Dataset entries

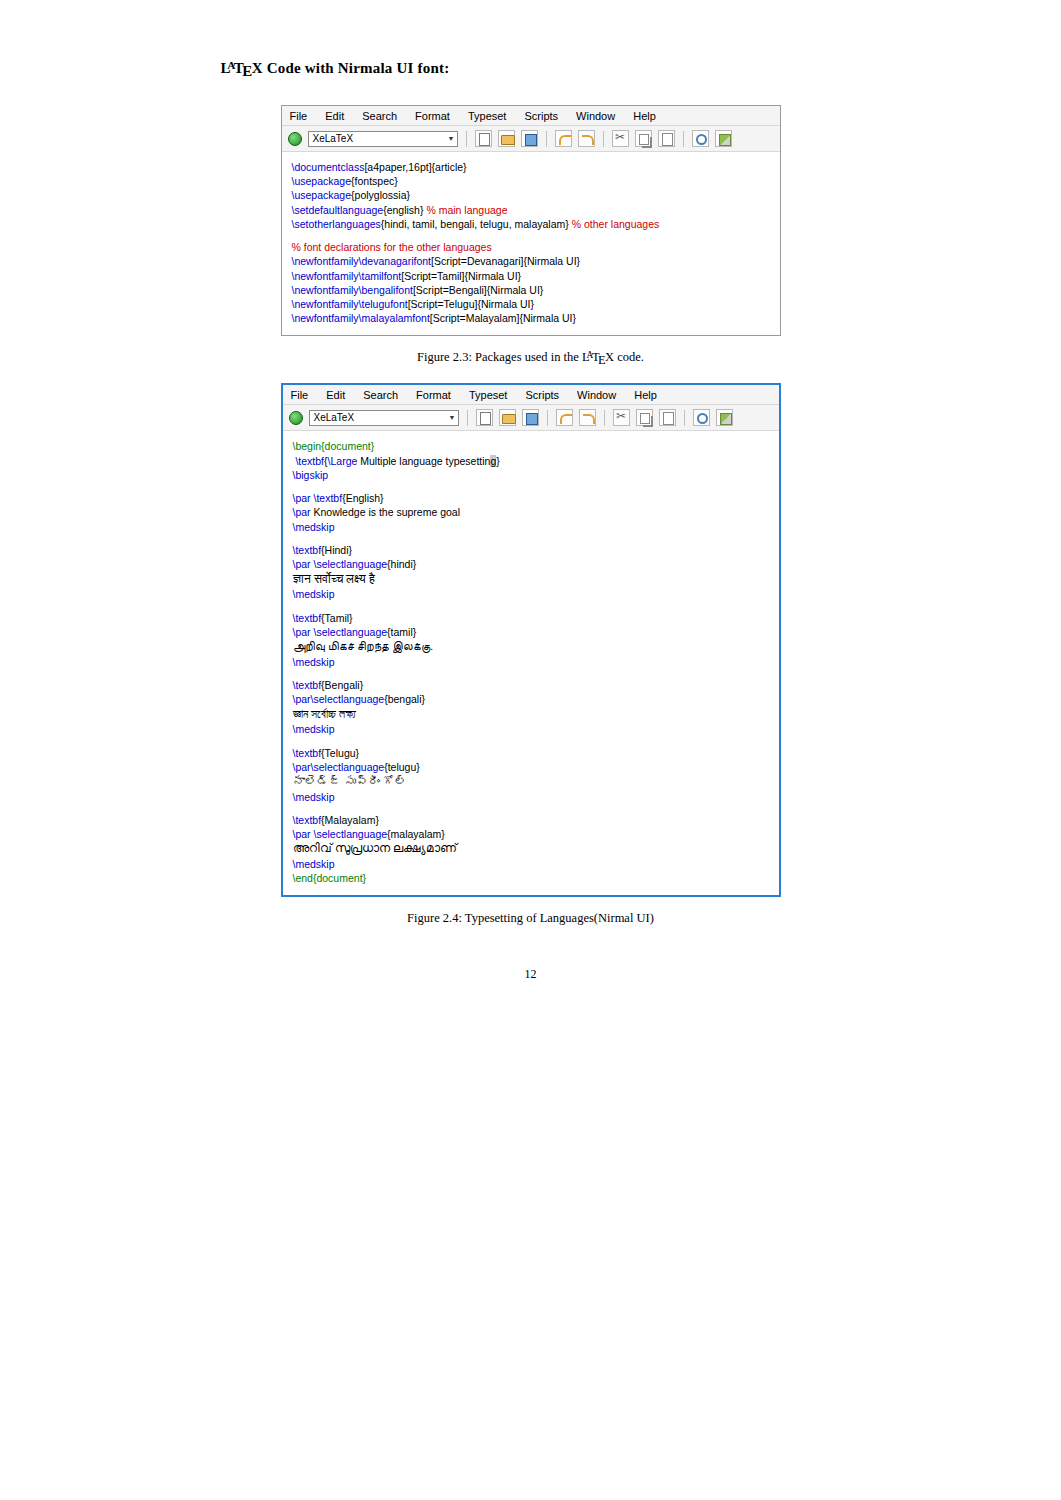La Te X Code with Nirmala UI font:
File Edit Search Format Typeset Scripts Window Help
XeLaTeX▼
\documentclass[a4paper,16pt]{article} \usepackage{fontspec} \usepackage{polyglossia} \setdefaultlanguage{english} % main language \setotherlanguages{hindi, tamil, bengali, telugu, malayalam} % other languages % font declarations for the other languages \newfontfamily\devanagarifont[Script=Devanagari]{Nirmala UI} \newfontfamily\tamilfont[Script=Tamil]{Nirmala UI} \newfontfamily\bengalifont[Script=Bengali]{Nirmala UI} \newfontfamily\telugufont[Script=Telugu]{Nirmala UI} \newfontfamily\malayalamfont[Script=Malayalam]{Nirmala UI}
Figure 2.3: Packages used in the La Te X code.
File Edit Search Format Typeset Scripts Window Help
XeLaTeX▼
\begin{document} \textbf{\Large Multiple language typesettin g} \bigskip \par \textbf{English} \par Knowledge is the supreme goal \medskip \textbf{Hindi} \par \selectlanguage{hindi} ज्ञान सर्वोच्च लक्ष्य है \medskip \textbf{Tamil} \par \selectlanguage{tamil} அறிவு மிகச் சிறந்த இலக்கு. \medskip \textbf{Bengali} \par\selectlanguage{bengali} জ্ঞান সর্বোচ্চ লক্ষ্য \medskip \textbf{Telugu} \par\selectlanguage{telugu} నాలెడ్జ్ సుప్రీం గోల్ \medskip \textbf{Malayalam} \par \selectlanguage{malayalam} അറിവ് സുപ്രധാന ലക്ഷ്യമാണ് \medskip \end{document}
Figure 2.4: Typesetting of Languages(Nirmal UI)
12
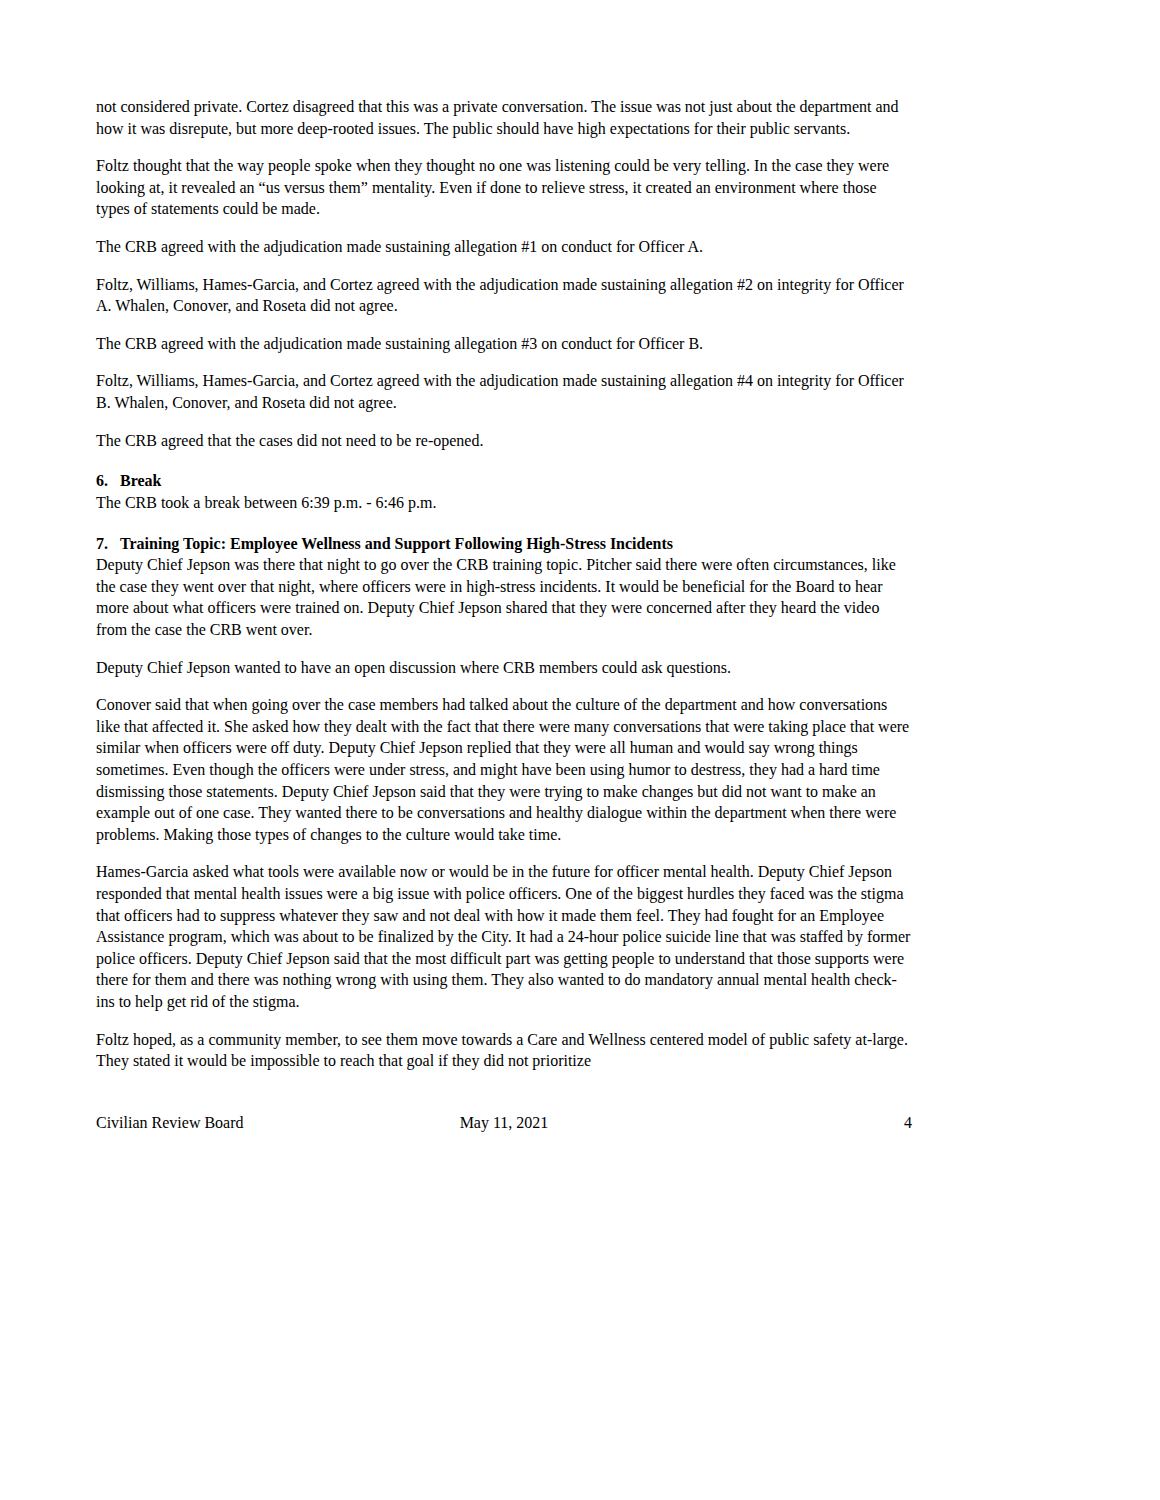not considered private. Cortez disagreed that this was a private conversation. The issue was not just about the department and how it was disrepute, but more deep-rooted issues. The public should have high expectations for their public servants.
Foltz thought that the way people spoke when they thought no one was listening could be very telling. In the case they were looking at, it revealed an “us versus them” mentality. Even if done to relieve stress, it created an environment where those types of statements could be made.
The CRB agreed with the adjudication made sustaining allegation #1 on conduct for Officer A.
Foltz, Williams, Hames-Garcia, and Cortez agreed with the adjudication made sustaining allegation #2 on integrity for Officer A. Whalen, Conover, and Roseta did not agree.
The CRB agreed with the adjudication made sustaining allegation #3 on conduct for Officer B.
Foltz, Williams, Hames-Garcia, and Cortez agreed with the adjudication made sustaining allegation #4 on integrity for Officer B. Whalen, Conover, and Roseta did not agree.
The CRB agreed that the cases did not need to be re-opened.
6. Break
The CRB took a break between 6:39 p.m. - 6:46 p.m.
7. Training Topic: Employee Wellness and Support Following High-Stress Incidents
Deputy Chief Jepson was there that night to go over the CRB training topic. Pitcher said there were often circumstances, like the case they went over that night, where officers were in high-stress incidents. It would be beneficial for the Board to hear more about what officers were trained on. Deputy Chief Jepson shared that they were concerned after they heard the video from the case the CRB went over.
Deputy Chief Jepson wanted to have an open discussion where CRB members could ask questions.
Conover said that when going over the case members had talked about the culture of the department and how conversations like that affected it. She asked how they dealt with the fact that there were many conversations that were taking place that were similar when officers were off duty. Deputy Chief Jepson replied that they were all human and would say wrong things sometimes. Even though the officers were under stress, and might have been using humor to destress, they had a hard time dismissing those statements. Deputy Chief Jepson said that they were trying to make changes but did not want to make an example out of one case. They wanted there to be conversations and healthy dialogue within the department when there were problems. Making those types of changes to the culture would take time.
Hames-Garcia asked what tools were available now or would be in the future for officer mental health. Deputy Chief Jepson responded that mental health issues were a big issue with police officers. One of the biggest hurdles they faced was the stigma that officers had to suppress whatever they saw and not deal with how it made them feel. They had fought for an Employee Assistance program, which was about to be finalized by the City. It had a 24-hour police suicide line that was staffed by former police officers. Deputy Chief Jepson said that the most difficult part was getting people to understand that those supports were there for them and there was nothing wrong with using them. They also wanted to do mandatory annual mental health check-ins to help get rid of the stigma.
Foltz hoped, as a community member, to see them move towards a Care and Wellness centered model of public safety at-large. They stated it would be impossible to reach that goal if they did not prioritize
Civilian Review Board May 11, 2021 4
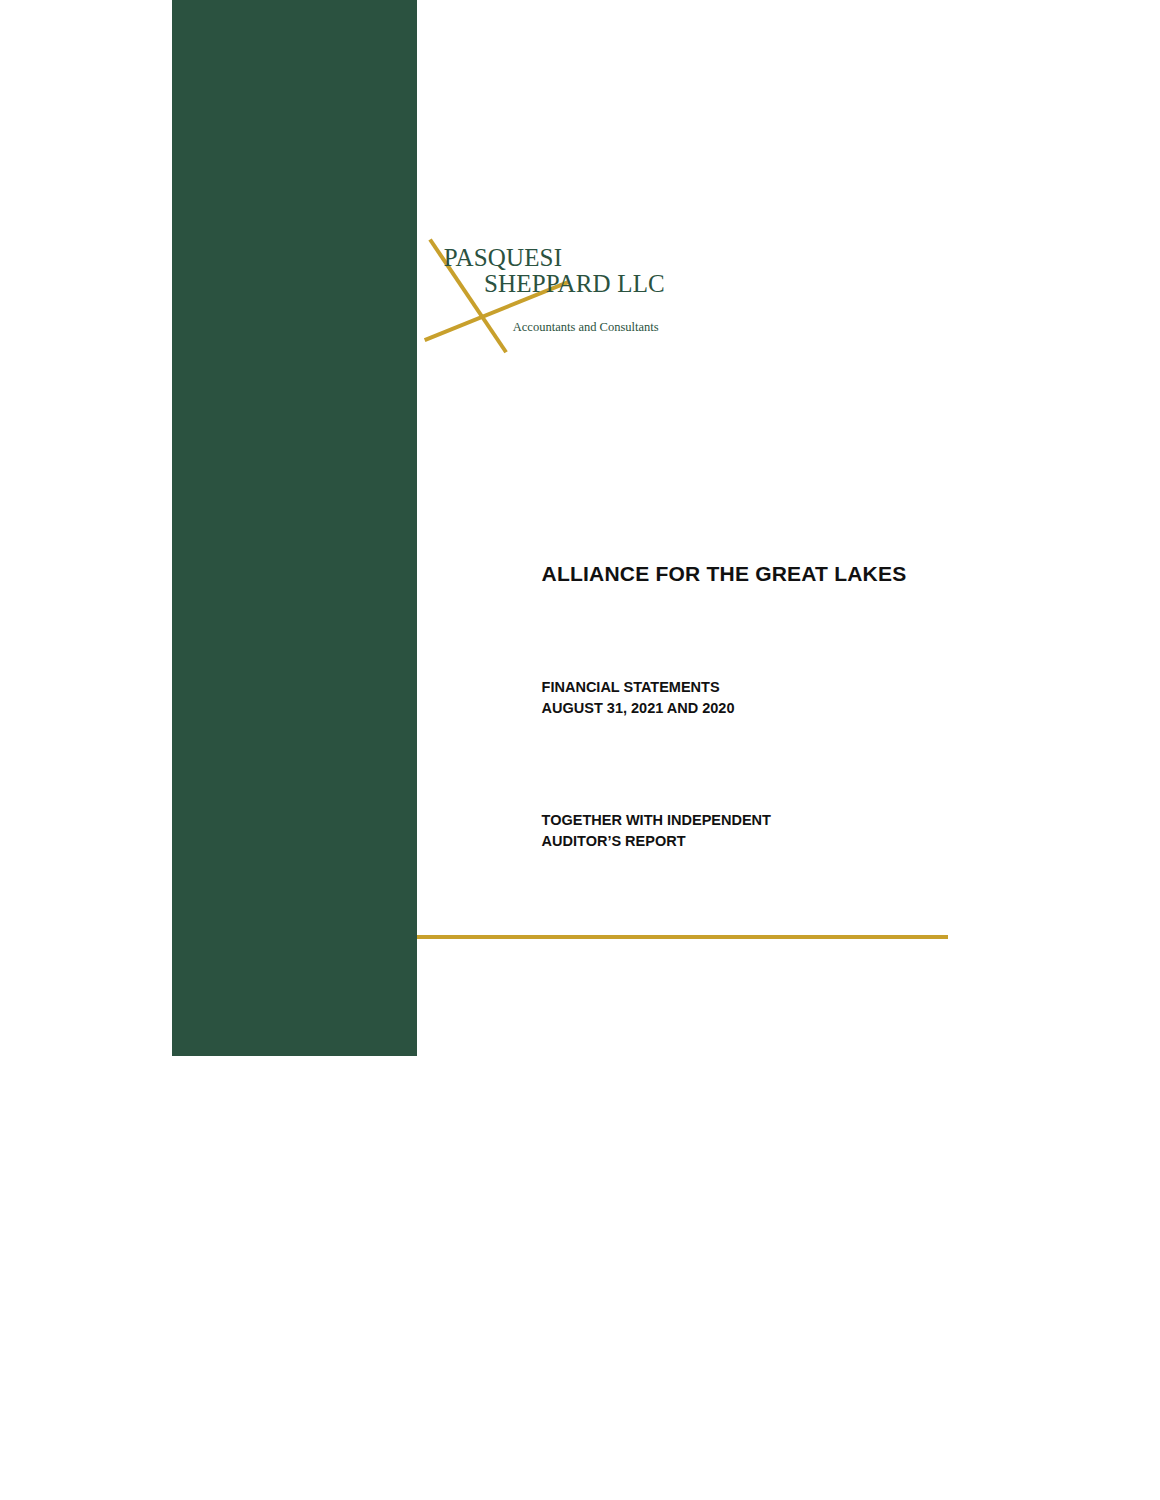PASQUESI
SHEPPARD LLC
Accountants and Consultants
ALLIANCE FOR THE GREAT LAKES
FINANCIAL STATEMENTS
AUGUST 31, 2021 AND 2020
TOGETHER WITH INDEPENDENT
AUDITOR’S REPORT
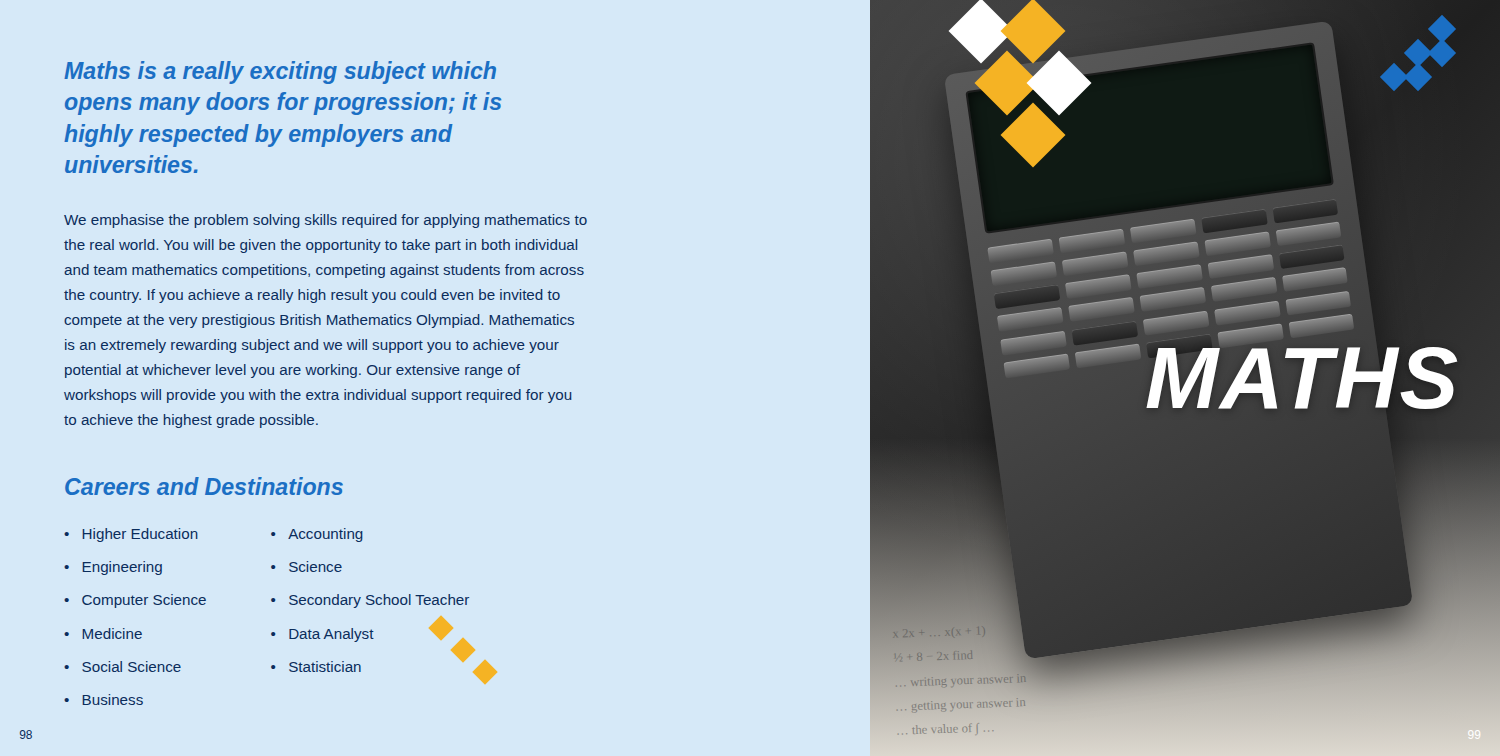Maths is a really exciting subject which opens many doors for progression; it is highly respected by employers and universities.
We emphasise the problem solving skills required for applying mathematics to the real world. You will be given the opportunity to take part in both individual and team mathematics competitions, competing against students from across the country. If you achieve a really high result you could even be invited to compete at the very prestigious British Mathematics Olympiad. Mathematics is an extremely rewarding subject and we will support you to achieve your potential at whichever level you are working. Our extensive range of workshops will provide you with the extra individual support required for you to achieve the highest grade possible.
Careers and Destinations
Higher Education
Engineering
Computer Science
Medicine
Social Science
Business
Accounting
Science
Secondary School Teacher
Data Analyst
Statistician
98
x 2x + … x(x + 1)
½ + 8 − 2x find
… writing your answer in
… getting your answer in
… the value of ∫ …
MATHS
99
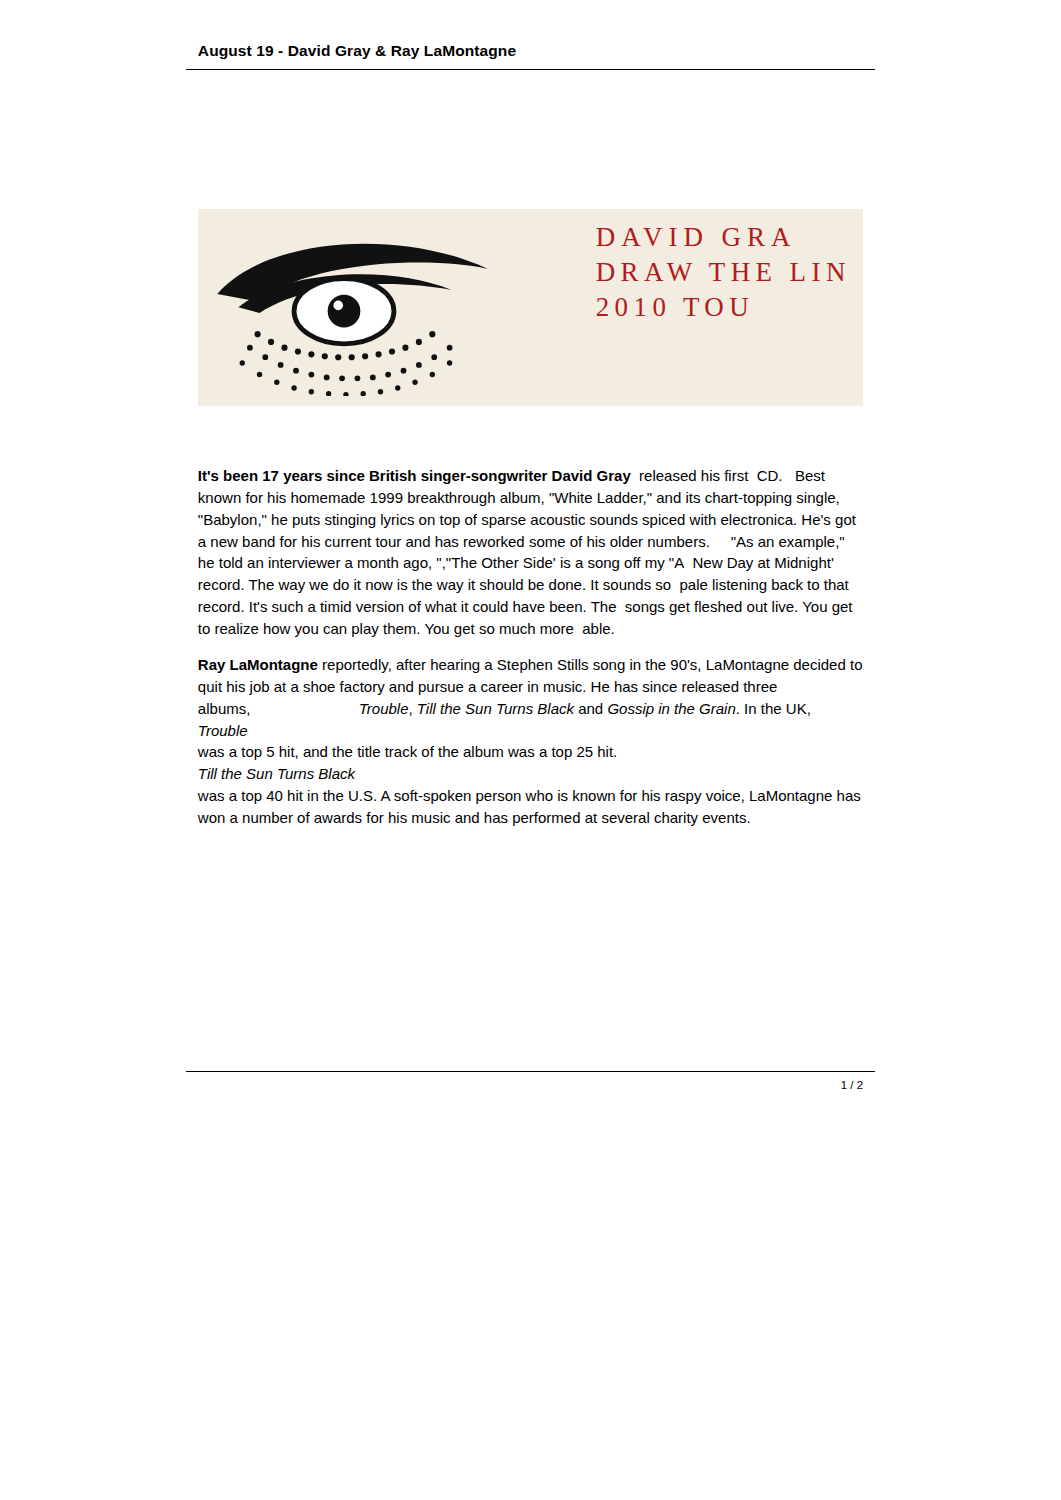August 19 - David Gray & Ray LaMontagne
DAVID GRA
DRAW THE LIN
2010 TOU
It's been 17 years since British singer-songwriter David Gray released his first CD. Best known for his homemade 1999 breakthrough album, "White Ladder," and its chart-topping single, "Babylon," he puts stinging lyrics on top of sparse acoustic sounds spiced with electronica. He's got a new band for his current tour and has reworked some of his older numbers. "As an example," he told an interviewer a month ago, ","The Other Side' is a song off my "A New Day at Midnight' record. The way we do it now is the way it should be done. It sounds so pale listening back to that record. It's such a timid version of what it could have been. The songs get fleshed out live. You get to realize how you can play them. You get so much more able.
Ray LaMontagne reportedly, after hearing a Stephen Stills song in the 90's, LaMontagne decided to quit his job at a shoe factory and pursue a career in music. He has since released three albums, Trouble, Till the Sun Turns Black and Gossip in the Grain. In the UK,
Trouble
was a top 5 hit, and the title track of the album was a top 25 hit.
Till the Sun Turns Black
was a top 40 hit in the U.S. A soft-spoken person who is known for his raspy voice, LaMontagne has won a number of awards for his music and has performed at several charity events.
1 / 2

Exercise: Report each line in the preceding entries that holds the string "people".

Exercise solution:
Foltz thought that the way people spoke when they thought no one was listening could be very telling. In the case they were looking at, it revealed an “us versus them” mentality. Even if done to relieve stress, it created an environment where those types of statements could be made.
Hames-Garcia asked what tools were available now or would be in the future for officer mental health. Deputy Chief Jepson responded that mental health issues were a big issue with police officers. One of the biggest hurdles they faced was the stigma that officers had to suppress whatever they saw and not deal with how it made them feel. They had fought for an Employee Assistance program, which was about to be finalized by the City. It had a 24-hour police suicide line that was staffed by former police officers. Deputy Chief Jepson said that the most difficult part was getting people to understand that those supports were there for them and there was nothing wrong with using them. They also wanted to do mandatory annual mental health check-ins to help get rid of the stigma.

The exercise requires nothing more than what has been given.